(Records from a data source)
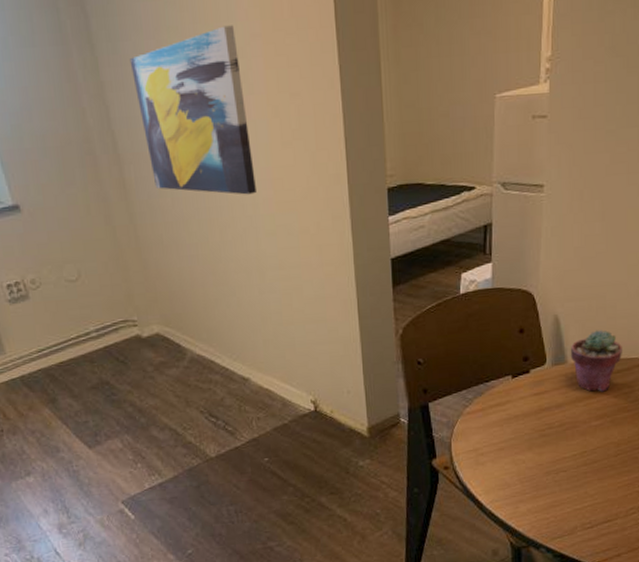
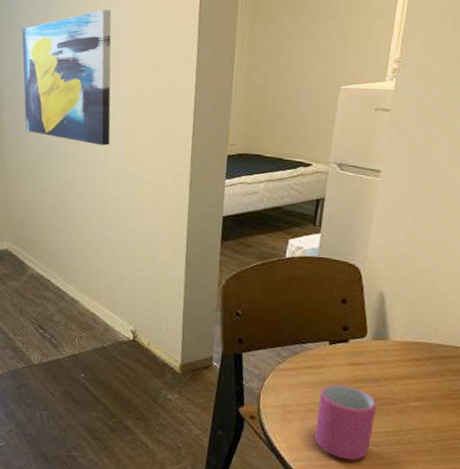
mug: none [507,416,562,491] -> present [314,384,377,460]
potted succulent: present [570,330,622,392] -> none [392,313,450,375]

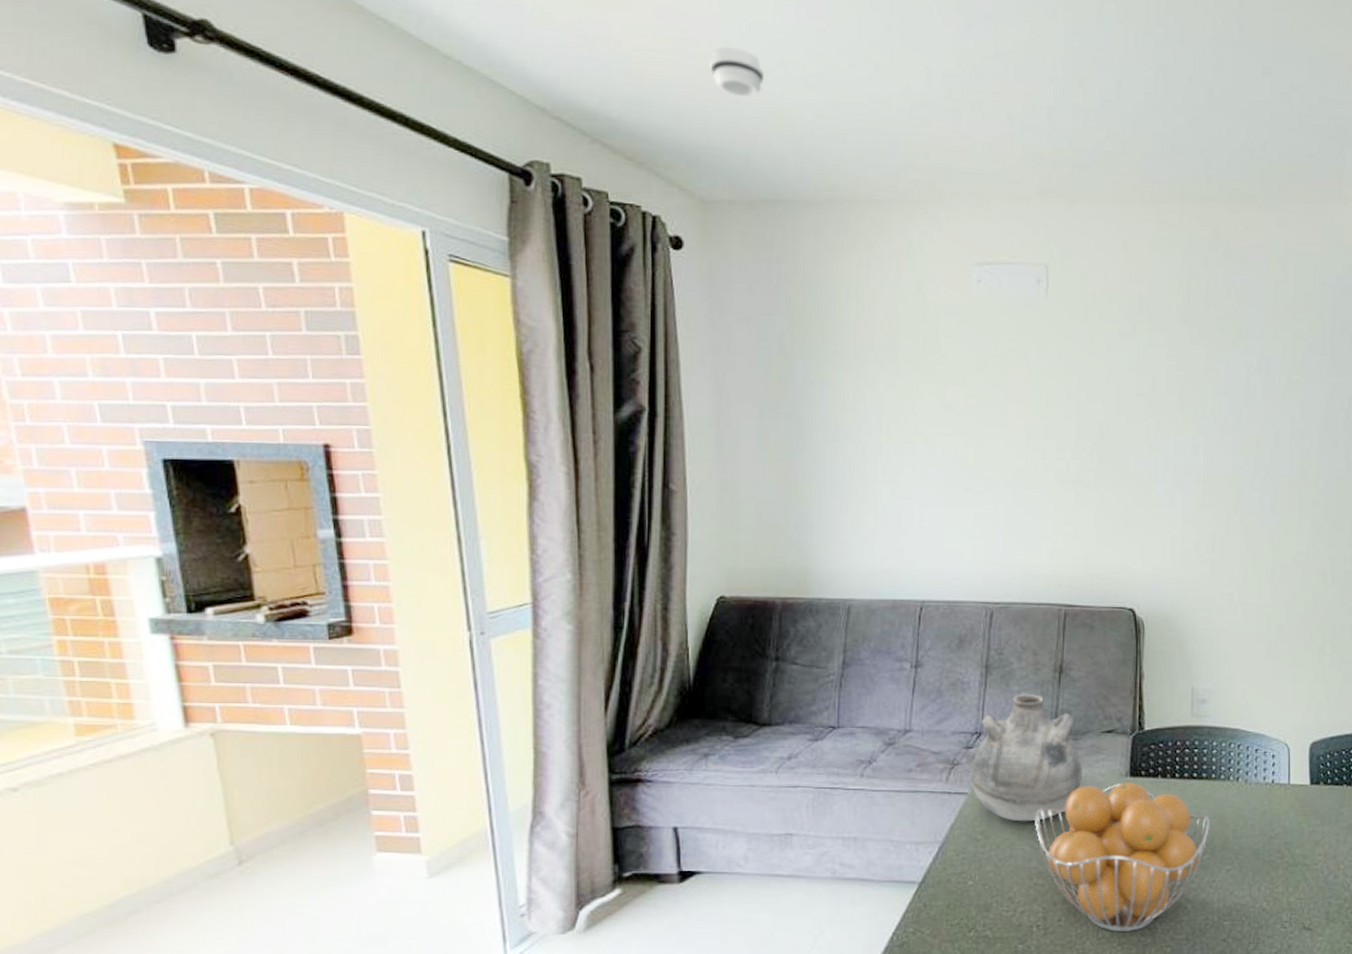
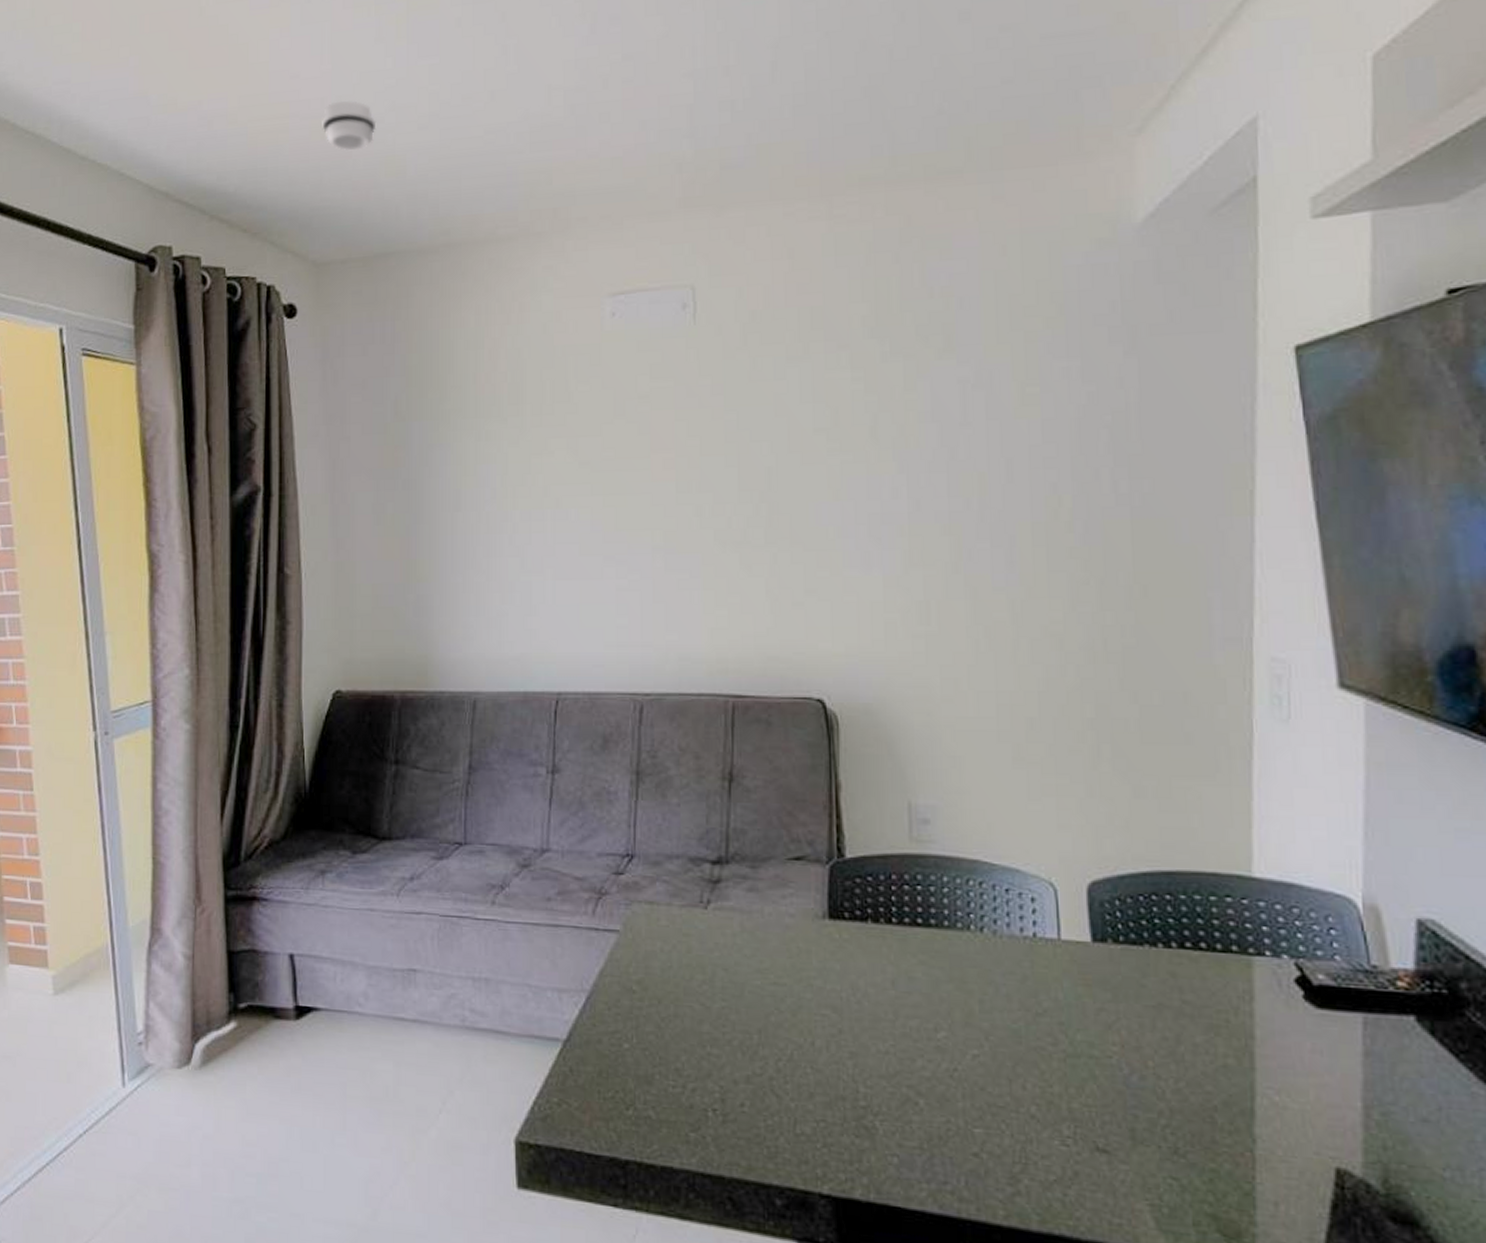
vase: present [971,693,1082,822] -> none [622,806,764,972]
fruit basket: present [1035,782,1210,933] -> none [705,926,945,1131]

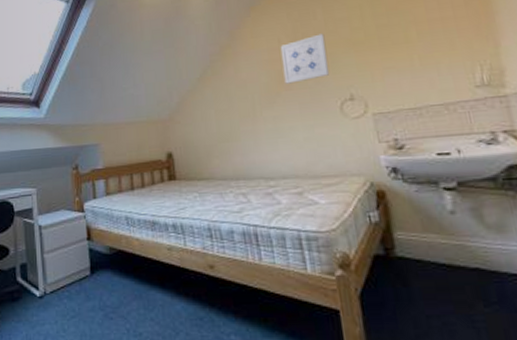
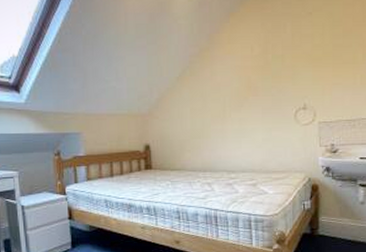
wall art: present [280,33,329,84] -> none [252,47,291,90]

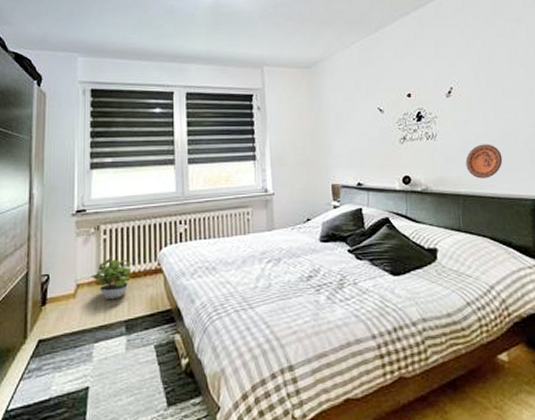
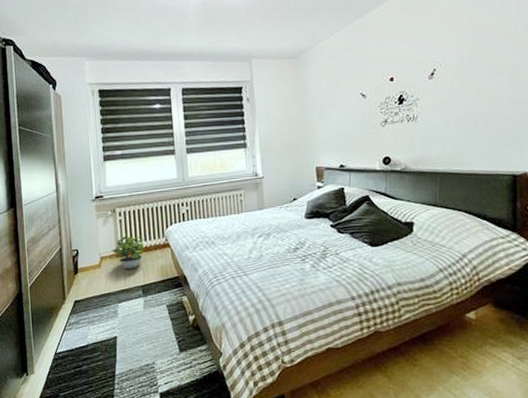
decorative plate: present [465,144,503,179] -> none [445,123,483,157]

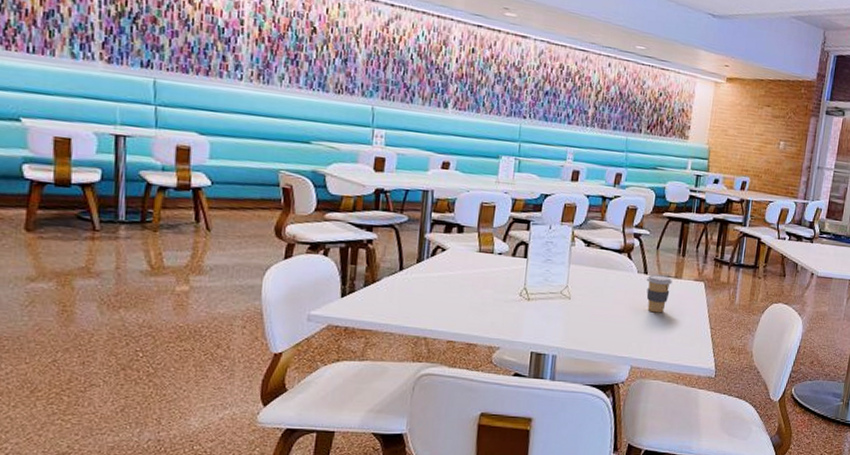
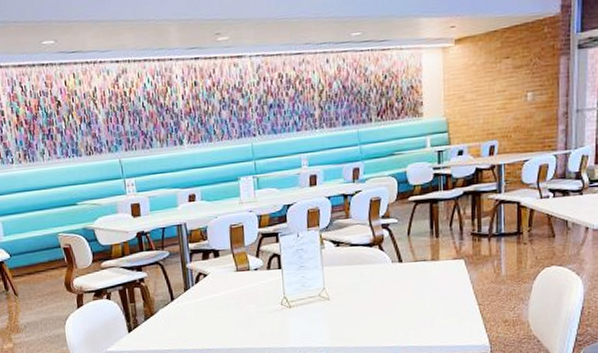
coffee cup: present [646,274,672,313] -> none [401,260,430,299]

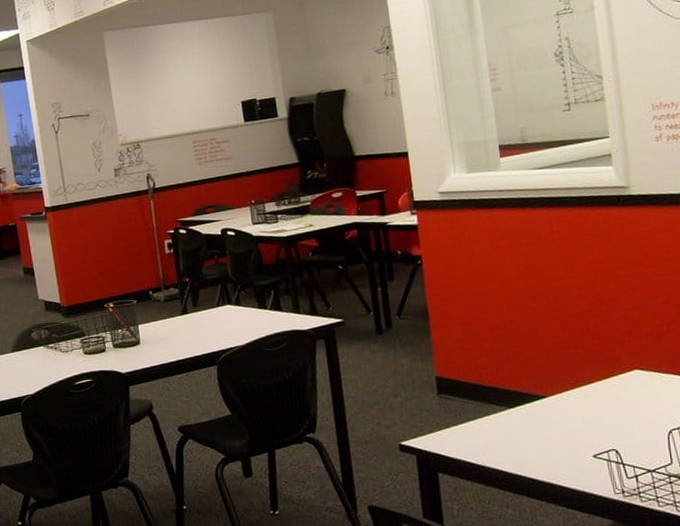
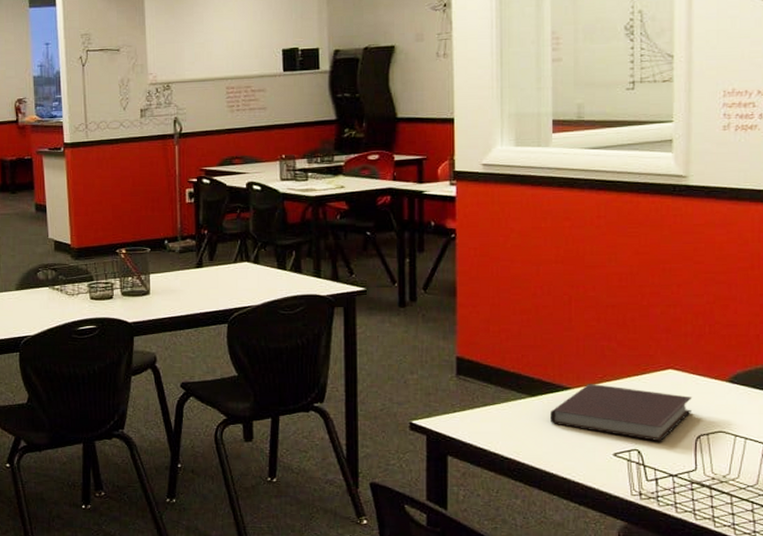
notebook: none [529,390,662,440] -> present [550,384,693,442]

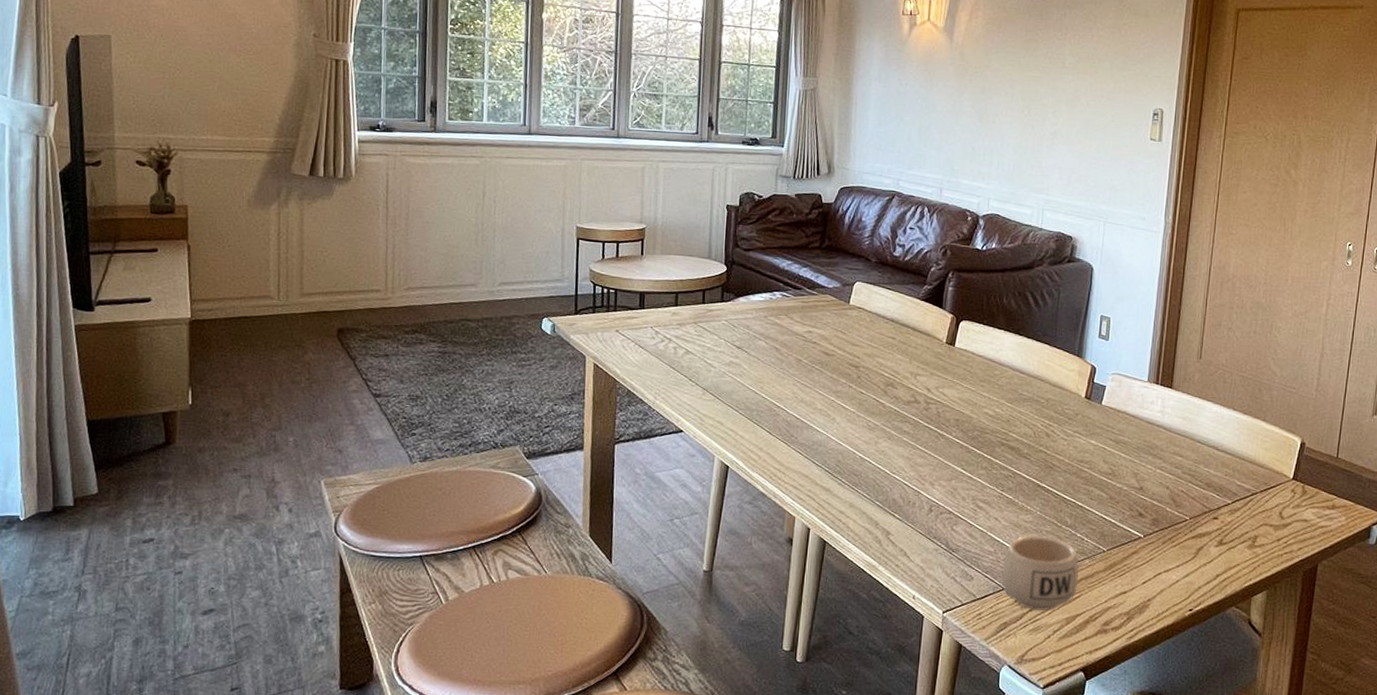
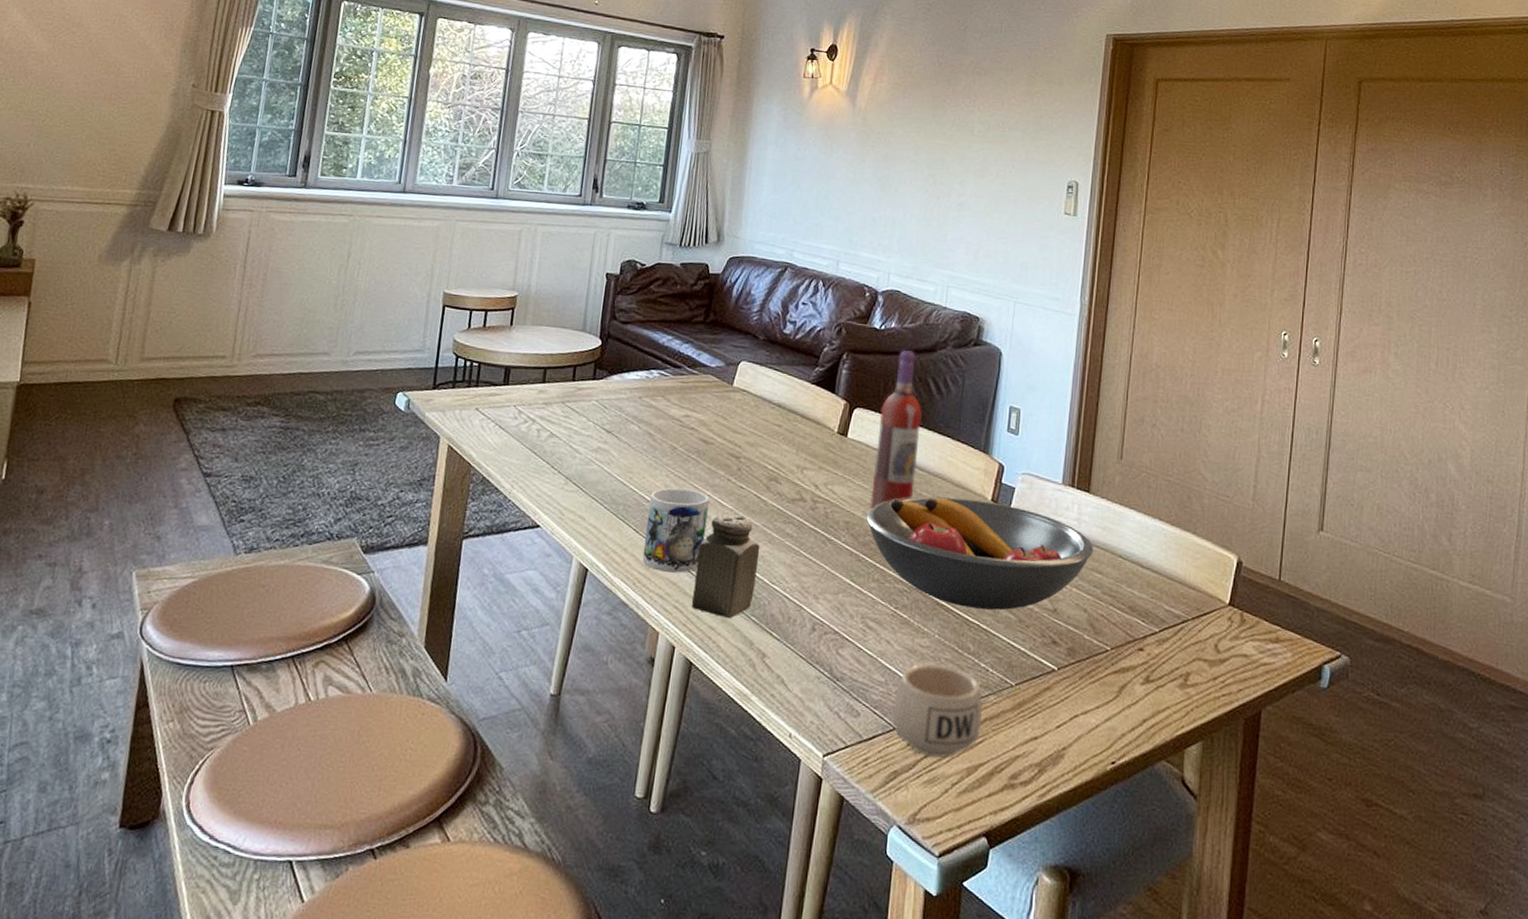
mug: none [776,395,833,467] -> present [642,488,710,573]
salt shaker: none [823,416,881,504] -> present [692,514,761,619]
fruit bowl: none [974,395,1176,490] -> present [866,496,1094,611]
wine bottle: none [977,267,1022,409] -> present [870,349,922,510]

▶ **About this exercise**: Exclude images and repeat all entries exactly.

▶ **Result of this task**:
mug: none [507,416,562,491] -> present [314,384,377,460]
potted succulent: present [570,330,622,392] -> none [392,313,450,375]

vase: present [971,693,1082,822] -> none [622,806,764,972]
fruit basket: present [1035,782,1210,933] -> none [705,926,945,1131]

wall art: present [280,33,329,84] -> none [252,47,291,90]

decorative plate: present [465,144,503,179] -> none [445,123,483,157]

coffee cup: present [646,274,672,313] -> none [401,260,430,299]

notebook: none [529,390,662,440] -> present [550,384,693,442]

mug: none [776,395,833,467] -> present [642,488,710,573]
salt shaker: none [823,416,881,504] -> present [692,514,761,619]
fruit bowl: none [974,395,1176,490] -> present [866,496,1094,611]
wine bottle: none [977,267,1022,409] -> present [870,349,922,510]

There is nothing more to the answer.